JB: Sounds tough. Have you got a simple picture?

BARBOUR: Let's take a simple model; suppose there were just three particles in the universe and nothing else. In some instant they would be in certain positions relative to each other and would form some triangle. Newton claimed that this triangle has in addition some position in absolute space and that it's changing in time. What I'm saying is that there isn't any of that external framework of space and time, there's just the possible triangles that the particles form. The triangles do not occur somewhere in absolute space at some instant of time, some Now. The triangles are the Nows. You are forced to some view like this if the invisible framework is denied. If we had a universe with a million particles in it there would be some relative configuration of those million particles and nothing else. That would form one Now, and all the different ways you could arrange all the million particles would make all the different possible Nows. I think the actual Nows of this universe are more sophisticated constructs involving fields, but Nows formed by arrangements of particles can get the idea across.

JB: Didn't Einstein abolish Nows?

BARBOUR: In fact no. He only showed that they do not follow one another in a unique sequence. There is no absolute simultaneity in the universe, or at least not in the classical universe. But relative simultaneity remains, and Nows as I define them form an integral part of Einstein's theory. Actually the discovery of Dirac that started all my interest in time was that Nows appeared to be far more significant in the quantum world than one might have expected coming from the normal interpretation of Einstein's relativity.
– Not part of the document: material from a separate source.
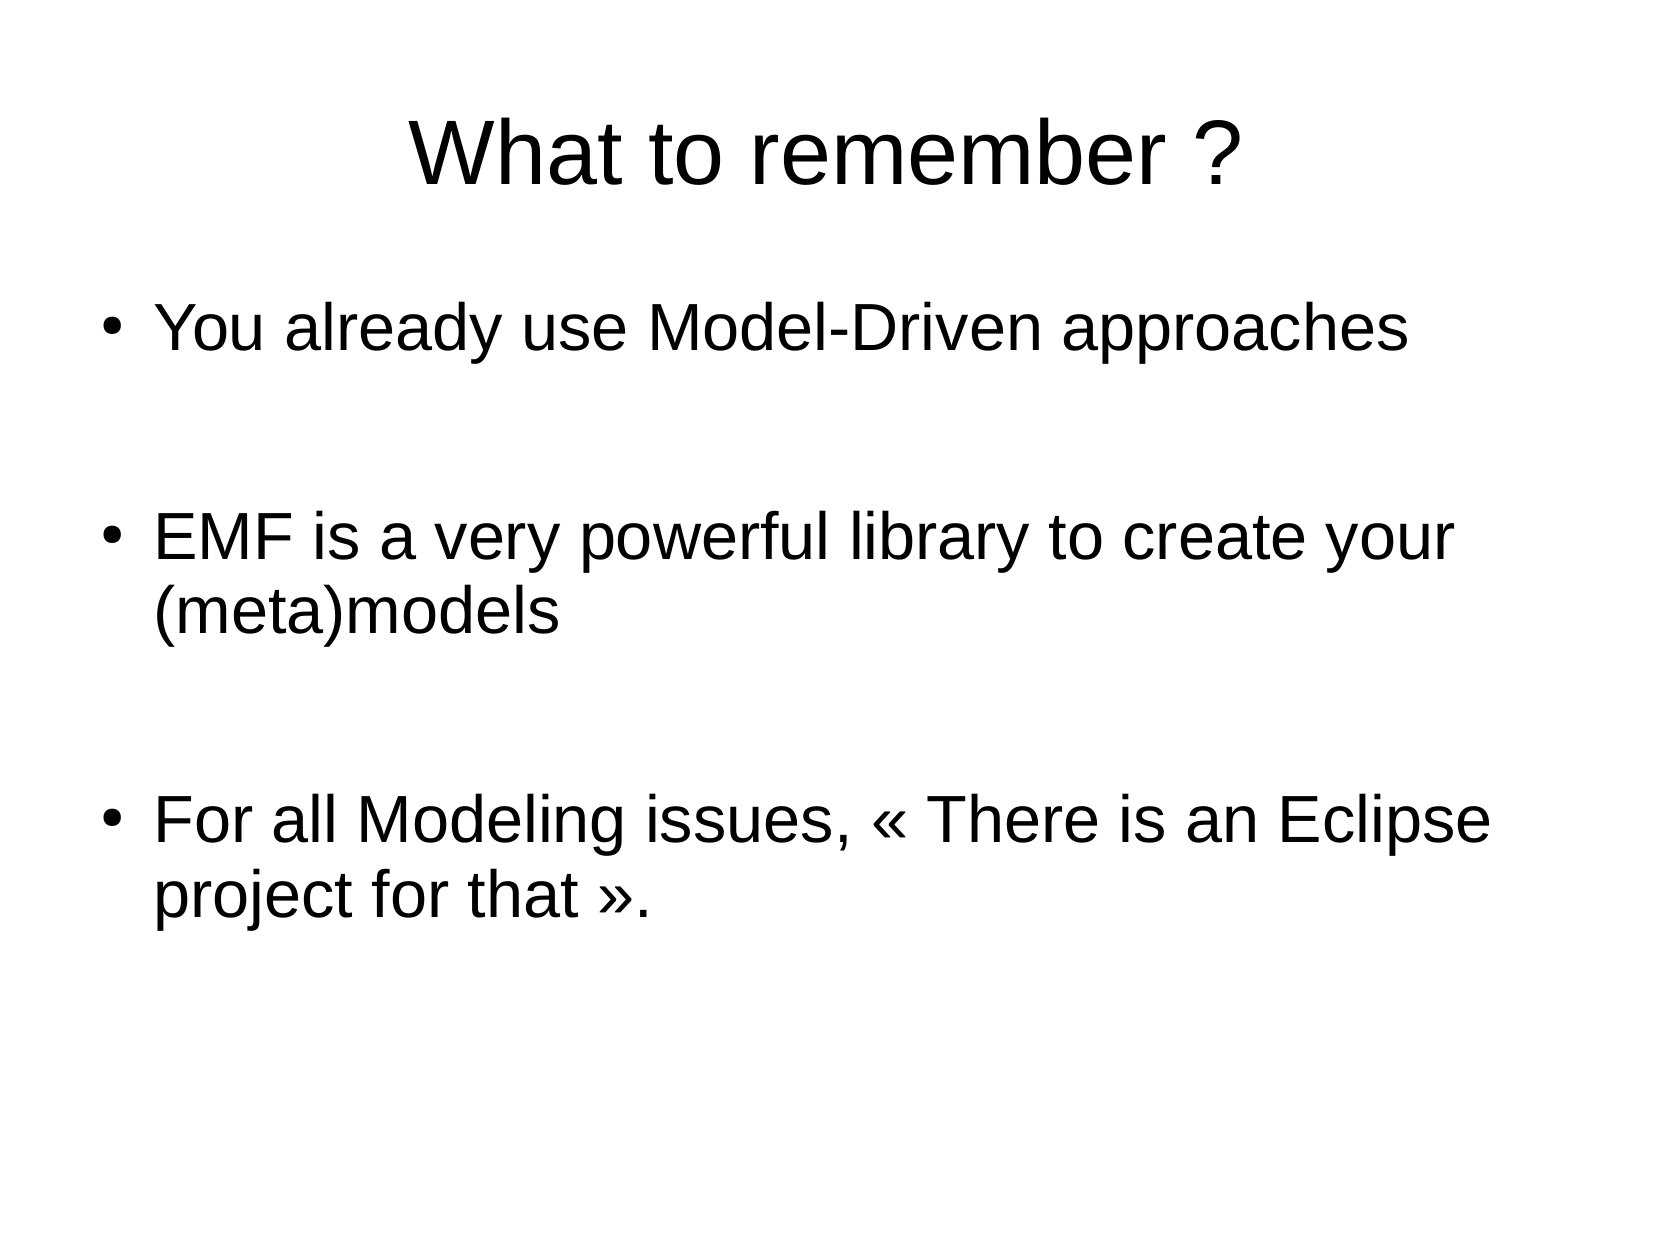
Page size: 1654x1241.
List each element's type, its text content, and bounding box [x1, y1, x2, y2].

title What to remember ? [82, 49, 1571, 257]
list You already use Model-Driven approaches EMF is a very powerful library to create your (meta)models For all Modeling issues, « There is an Eclipse project for that ». [82, 290, 1571, 1109]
What really intrigues me is that the totality of all possible Nows of any definite kind has a very special structure. You can think of it as a landscape, or country. Each point in the country is a Now. I call it Platonia, because it is timeless and created by perfect mathematical rules. Most strikingly, it is lopsided with a most definite end and frontiers that are there by sheer logical necessity. For example, if you consider triangles as Nows, the land of these Nows comes to an absolute end in the degenerate triangle in which all three particles coincide. This point is so special I call it Alpha. Other frontiers, like ribs, are formed by the special triangles in which two particles coincide and the third is at some distance from them. Finally, another kind of frontier is formed by collinear configurations — all the three particles are on one line. The Platonia for triangles is like a pyramid with three faces. Its apex is Alpha. All the points on its faces correspond to collinear configurations, and the faces meet in the ribs formed by the triangles with two coincident vertices.

JB: I like the sound of Platonia, but what is it good for?